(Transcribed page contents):
......
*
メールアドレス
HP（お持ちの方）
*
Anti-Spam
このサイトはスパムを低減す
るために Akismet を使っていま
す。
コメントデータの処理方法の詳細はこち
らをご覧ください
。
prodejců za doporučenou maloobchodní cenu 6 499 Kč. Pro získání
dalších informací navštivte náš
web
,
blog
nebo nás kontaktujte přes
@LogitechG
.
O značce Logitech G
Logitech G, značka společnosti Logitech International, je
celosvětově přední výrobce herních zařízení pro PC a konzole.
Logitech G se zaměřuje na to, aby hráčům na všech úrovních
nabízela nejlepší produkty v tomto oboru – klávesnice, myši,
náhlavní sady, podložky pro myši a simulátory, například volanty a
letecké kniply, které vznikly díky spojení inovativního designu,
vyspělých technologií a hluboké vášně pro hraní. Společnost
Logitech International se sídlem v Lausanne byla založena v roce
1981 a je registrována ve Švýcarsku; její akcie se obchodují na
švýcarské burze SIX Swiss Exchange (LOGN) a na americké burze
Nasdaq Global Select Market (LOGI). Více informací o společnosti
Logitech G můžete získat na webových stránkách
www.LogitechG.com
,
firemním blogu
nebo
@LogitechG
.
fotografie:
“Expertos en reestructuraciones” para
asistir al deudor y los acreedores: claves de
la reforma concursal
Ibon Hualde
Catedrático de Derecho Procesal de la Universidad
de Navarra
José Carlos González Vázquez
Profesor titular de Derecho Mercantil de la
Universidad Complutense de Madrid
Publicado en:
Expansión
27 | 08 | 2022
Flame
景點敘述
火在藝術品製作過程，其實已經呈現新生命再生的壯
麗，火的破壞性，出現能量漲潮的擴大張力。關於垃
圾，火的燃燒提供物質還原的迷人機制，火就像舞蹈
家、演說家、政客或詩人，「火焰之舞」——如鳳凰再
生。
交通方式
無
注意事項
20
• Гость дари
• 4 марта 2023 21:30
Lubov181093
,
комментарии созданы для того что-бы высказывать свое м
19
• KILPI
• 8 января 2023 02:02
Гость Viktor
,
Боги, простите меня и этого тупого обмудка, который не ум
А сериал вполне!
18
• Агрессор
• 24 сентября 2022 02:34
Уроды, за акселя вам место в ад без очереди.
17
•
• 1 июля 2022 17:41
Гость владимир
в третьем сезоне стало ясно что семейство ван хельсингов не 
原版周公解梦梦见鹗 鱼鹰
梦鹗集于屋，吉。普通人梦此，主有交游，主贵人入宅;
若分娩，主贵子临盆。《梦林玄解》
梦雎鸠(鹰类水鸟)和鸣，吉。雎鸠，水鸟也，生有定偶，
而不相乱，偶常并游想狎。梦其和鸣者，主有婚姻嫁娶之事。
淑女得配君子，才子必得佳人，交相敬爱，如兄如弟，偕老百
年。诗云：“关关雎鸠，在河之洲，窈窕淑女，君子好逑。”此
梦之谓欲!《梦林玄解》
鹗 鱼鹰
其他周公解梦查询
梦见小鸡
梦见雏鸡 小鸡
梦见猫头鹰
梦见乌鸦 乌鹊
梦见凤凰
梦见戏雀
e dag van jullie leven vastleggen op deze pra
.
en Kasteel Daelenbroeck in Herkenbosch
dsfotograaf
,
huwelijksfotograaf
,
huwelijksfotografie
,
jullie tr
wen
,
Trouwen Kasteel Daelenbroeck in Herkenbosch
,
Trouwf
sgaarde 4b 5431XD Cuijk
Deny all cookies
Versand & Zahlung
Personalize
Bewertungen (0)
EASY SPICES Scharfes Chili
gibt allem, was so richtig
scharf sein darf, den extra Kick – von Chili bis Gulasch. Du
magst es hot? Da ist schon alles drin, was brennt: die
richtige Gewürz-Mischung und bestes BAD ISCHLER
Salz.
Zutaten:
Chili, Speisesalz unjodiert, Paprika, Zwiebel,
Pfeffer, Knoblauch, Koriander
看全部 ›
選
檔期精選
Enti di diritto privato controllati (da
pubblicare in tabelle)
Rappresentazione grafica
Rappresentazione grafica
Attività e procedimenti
......
(YOUR OBJECTIVE): In the records above, find each line with the string "Гость" and list it.

(RESULT OF THE EXERCISE):
• Гость дари
Гость Viktor
Гость владимир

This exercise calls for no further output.